- [ABOUT THIS EXERCISE]:
All of the records should be restated word for word.

--- --- ---

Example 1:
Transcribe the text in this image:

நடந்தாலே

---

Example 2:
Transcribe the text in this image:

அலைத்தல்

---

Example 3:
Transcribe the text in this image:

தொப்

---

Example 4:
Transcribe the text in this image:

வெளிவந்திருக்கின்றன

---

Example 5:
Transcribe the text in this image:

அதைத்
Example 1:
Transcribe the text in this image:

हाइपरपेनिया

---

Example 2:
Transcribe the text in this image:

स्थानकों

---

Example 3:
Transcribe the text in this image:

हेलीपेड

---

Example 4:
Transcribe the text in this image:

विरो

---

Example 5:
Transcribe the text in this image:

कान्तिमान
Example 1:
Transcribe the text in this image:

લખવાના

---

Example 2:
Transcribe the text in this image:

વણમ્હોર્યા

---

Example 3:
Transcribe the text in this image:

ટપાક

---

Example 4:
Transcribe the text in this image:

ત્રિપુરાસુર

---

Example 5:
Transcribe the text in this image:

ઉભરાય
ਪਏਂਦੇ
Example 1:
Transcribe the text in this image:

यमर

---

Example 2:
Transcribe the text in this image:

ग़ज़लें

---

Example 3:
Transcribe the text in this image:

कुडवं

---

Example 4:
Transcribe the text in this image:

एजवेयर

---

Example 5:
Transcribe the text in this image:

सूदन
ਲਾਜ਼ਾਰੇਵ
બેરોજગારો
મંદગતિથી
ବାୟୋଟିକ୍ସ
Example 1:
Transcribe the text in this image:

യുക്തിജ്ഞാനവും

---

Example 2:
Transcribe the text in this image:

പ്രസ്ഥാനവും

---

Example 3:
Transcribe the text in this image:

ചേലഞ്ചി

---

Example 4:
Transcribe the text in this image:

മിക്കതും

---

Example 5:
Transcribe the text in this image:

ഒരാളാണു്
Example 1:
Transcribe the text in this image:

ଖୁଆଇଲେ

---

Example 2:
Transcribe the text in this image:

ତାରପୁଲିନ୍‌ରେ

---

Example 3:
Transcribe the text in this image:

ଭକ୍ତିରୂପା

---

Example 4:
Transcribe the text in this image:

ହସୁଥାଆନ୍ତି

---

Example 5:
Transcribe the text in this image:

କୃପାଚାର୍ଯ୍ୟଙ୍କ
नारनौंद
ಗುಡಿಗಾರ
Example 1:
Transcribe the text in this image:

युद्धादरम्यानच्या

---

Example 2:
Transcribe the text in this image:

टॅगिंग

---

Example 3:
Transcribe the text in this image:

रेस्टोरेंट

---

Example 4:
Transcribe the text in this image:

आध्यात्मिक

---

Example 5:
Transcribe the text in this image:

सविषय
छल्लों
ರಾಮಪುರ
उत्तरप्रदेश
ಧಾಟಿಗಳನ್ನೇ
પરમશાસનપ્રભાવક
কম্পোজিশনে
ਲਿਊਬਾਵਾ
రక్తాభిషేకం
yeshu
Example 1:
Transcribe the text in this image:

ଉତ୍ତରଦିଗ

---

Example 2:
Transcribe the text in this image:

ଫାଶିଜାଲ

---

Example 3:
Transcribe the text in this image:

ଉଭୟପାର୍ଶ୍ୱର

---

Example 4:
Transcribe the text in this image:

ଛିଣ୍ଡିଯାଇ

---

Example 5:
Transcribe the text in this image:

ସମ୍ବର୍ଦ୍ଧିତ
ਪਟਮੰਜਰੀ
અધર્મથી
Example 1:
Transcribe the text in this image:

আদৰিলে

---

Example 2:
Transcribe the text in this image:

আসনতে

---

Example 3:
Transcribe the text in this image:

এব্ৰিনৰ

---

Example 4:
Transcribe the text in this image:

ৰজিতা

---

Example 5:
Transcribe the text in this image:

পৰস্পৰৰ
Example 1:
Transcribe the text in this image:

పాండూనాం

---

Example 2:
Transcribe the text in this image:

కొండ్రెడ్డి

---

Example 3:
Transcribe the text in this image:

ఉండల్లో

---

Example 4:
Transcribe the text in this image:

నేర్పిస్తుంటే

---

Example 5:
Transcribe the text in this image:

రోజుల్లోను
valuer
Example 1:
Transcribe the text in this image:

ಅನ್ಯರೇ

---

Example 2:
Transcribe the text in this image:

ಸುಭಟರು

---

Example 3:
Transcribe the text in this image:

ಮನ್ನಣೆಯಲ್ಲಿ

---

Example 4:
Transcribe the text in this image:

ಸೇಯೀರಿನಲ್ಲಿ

--- --- ---

- [SOLUTION TO THE EXERCISE]:
Example 1:
Transcribe the text in this image:

நடந்தாலே

---

Example 2:
Transcribe the text in this image:

அலைத்தல்

---

Example 3:
Transcribe the text in this image:

தொப்

---

Example 4:
Transcribe the text in this image:

வெளிவந்திருக்கின்றன

---

Example 5:
Transcribe the text in this image:

அதைத்
Example 1:
Transcribe the text in this image:

हाइपरपेनिया

---

Example 2:
Transcribe the text in this image:

स्थानकों

---

Example 3:
Transcribe the text in this image:

हेलीपेड

---

Example 4:
Transcribe the text in this image:

विरो

---

Example 5:
Transcribe the text in this image:

कान्तिमान
Example 1:
Transcribe the text in this image:

લખવાના

---

Example 2:
Transcribe the text in this image:

વણમ્હોર્યા

---

Example 3:
Transcribe the text in this image:

ટપાક

---

Example 4:
Transcribe the text in this image:

ત્રિપુરાસુર

---

Example 5:
Transcribe the text in this image:

ઉભરાય
ਪਏਂਦੇ
Example 1:
Transcribe the text in this image:

यमर

---

Example 2:
Transcribe the text in this image:

ग़ज़लें

---

Example 3:
Transcribe the text in this image:

कुडवं

---

Example 4:
Transcribe the text in this image:

एजवेयर

---

Example 5:
Transcribe the text in this image:

सूदन
ਲਾਜ਼ਾਰੇਵ
બેરોજગારો
મંદગતિથી
ବାୟୋଟିକ୍ସ
Example 1:
Transcribe the text in this image:

യുക്തിജ്ഞാനവും

---

Example 2:
Transcribe the text in this image:

പ്രസ്ഥാനവും

---

Example 3:
Transcribe the text in this image:

ചേലഞ്ചി

---

Example 4:
Transcribe the text in this image:

മിക്കതും

---

Example 5:
Transcribe the text in this image:

ഒരാളാണു്
Example 1:
Transcribe the text in this image:

ଖୁଆଇଲେ

---

Example 2:
Transcribe the text in this image:

ତାରପୁଲିନ୍‌ରେ

---

Example 3:
Transcribe the text in this image:

ଭକ୍ତିରୂପା

---

Example 4:
Transcribe the text in this image:

ହସୁଥାଆନ୍ତି

---

Example 5:
Transcribe the text in this image:

କୃପାଚାର୍ଯ୍ୟଙ୍କ
नारनौंद
ಗುಡಿಗಾರ
Example 1:
Transcribe the text in this image:

युद्धादरम्यानच्या

---

Example 2:
Transcribe the text in this image:

टॅगिंग

---

Example 3:
Transcribe the text in this image:

रेस्टोरेंट

---

Example 4:
Transcribe the text in this image:

आध्यात्मिक

---

Example 5:
Transcribe the text in this image:

सविषय
छल्लों
ರಾಮಪುರ
उत्तरप्रदेश
ಧಾಟಿಗಳನ್ನೇ
પરમશાસનપ્રભાવક
কম্পোজিশনে
ਲਿਊਬਾਵਾ
రక్తాభిషేకం
yeshu
Example 1:
Transcribe the text in this image:

ଉତ୍ତରଦିଗ

---

Example 2:
Transcribe the text in this image:

ଫାଶିଜାଲ

---

Example 3:
Transcribe the text in this image:

ଉଭୟପାର୍ଶ୍ୱର

---

Example 4:
Transcribe the text in this image:

ଛିଣ୍ଡିଯାଇ

---

Example 5:
Transcribe the text in this image:

ସମ୍ବର୍ଦ୍ଧିତ
ਪਟਮੰਜਰੀ
અધર્મથી
Example 1:
Transcribe the text in this image:

আদৰিলে

---

Example 2:
Transcribe the text in this image:

আসনতে

---

Example 3:
Transcribe the text in this image:

এব্ৰিনৰ

---

Example 4:
Transcribe the text in this image:

ৰজিতা

---

Example 5:
Transcribe the text in this image:

পৰস্পৰৰ
Example 1:
Transcribe the text in this image:

పాండూనాం

---

Example 2:
Transcribe the text in this image:

కొండ్రెడ్డి

---

Example 3:
Transcribe the text in this image:

ఉండల్లో

---

Example 4:
Transcribe the text in this image:

నేర్పిస్తుంటే

---

Example 5:
Transcribe the text in this image:

రోజుల్లోను
valuer
Example 1:
Transcribe the text in this image:

ಅನ್ಯರೇ

---

Example 2:
Transcribe the text in this image:

ಸುಭಟರು

---

Example 3:
Transcribe the text in this image:

ಮನ್ನಣೆಯಲ್ಲಿ

---

Example 4:
Transcribe the text in this image:

ಸೇಯೀರಿನಲ್ಲಿ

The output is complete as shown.